Since the elements of $\mathbf{y}$ are independent the expectation of each element can be found separately. We also rely on the following:
    
$$E[\mathbf{y_b}] = 0 \implies E[\mathbf{y_b}^2] = \text{Var}(\mathbf{y_b}) = 1$$

Minimising the above makes the elements of the Jacobian small. In practice a value $a$ is subtracted. 

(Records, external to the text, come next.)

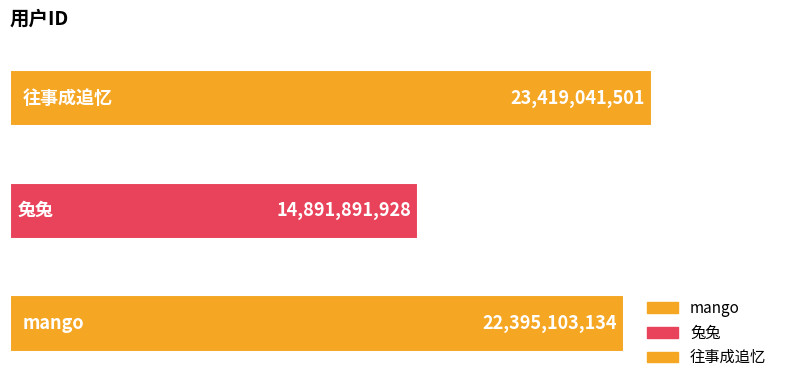

Between mango and 兔兔, which is larger?

mango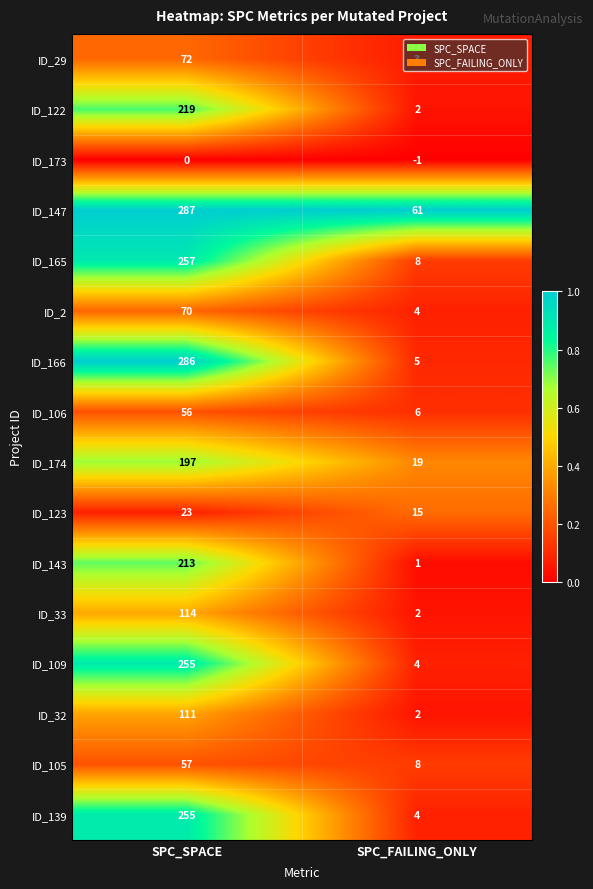

What is the sum of the ID_105 values at SPC_FAILING_ONLY and SPC_SPACE?

65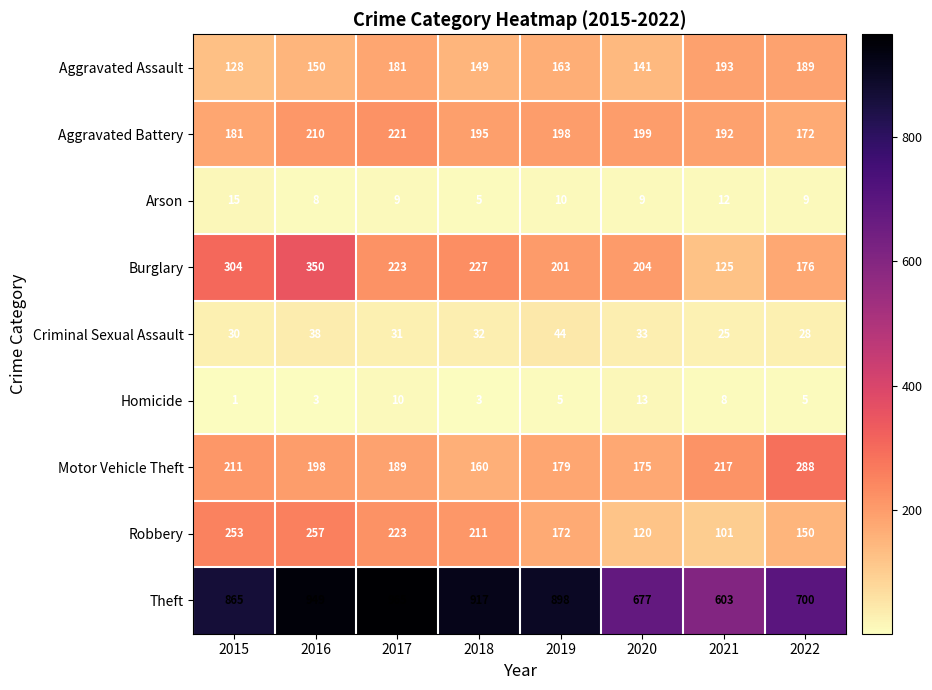

Which series has the largest total across all categories?

Theft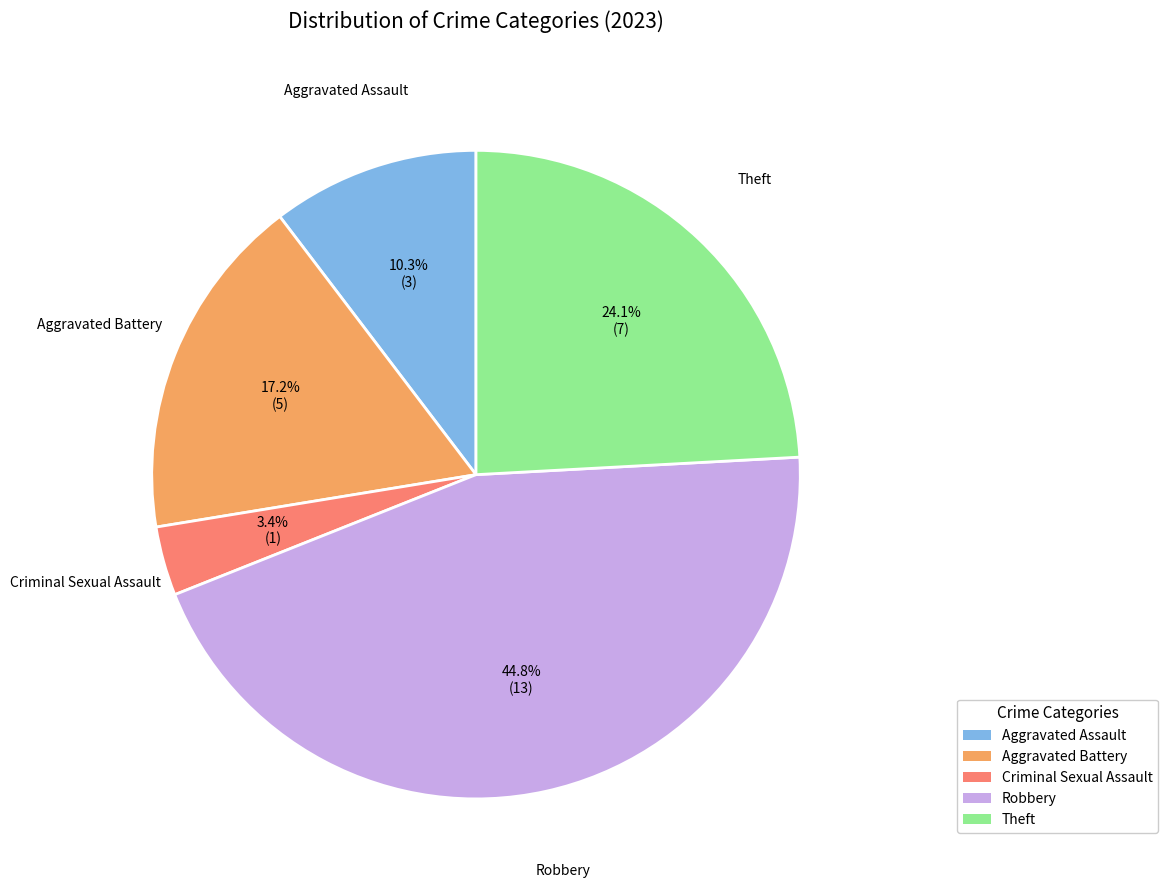

Does Theft account for over 50% of the chart?

No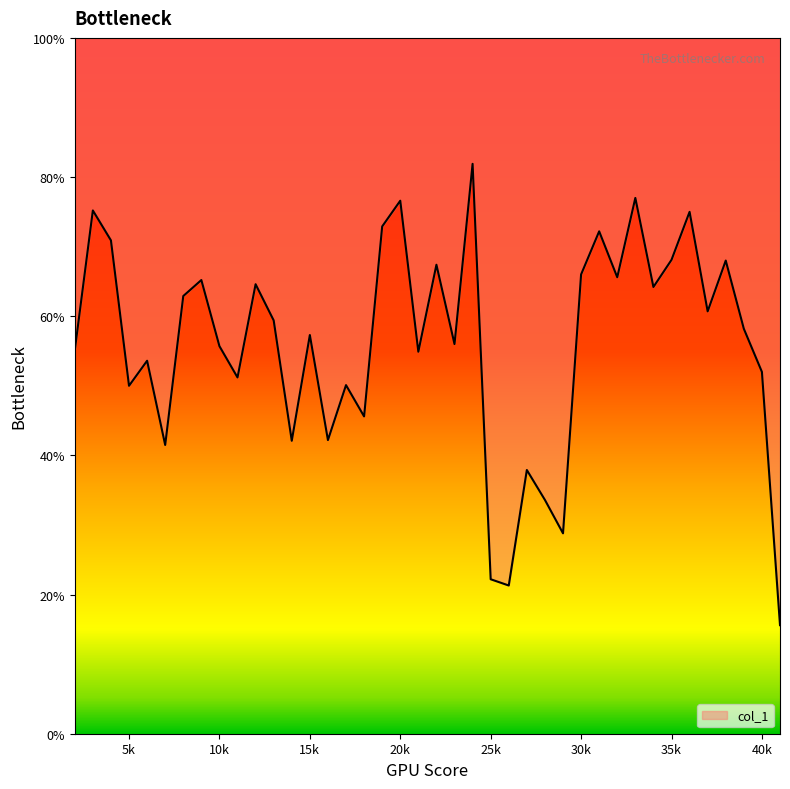

Rank the categories by value from lowest to highest.

41000, 26000, 25000, 29000, 28000, 27000, 7000, 14000, 16000, 18000, 5000, 17000, 11000, 40000, 6000, 21000, 2000, 10000, 23000, 15000, 39000, 13000, 37000, 8000, 34000, 12000, 9000, 32000, 30000, 22000, 38000, 35000, 4000, 31000, 19000, 36000, 3000, 20000, 33000, 24000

$$E_{\mathbf{y}}\left[\left(\left\lVert\mathbf{J}_\mathbf{w}^T\mathbf{y}\right\rVert_2 - a\right)^2\right]$$

The value $a$ is made to be the exponential moving average of $\left\lVert\mathbf{J}_\mathbf{w}^T\mathbf{y}\right\rVert_2$. Let us think about how this regularisation might work:

- At any step $J_w$ depends on the weights at that point.
- Say that at step $t$ $\left\lVert\mathbf{J}_\mathbf{w}^T\mathbf{y}\right\rVert_2^2$ is quite different from $a$ which pushes up the loss --- simplistically this encourages the weights to to push $\left\lVert\mathbf{J}_\mathbf{w}^T\mathbf{y}\right\rVert_2^2$ towards $a$.
- The weights will also be influenced by the other losses.
- At the next step $a$ has been pushed up a bit so if $\left\lVert\mathbf{J}_\mathbf{w}^T\mathbf{y}\right\rVert_2^2$ has decreased too much, then in the step after it will be pushed up again
- Possibly the term will become more stable, staying near to some value of $a$ as the network as a whole becomes more stable. 
- What this value is depends on the weights that work well for the task as a whole. 
- However the effect of the regularisation is to exert some control on the Jacobian. 

## Architecture

- Dimensionality of $Z$ and $W$: 512
- Mapping network architecture 
    - 8 fully connected layers
    - 100$\times$ lower lr
- Architecture
    - leaky ReLU, $\alpha=0.2$
    - bilinear filtering in all up/downsampling layers (?)
    - minibatch std layer at end of discriminator
- Training
    - equalized lr for all trainable params (?)
    - EMA of generator weights
    - style mixing reg
    - non-saturating logistic loss with $R_1$ reg
    - Adam optimiser ($\beta_1 = 0, \beta_2 = 0.99, \epsilon = 10^{-8}$)
    - batch_size 32
    - 8 GPUs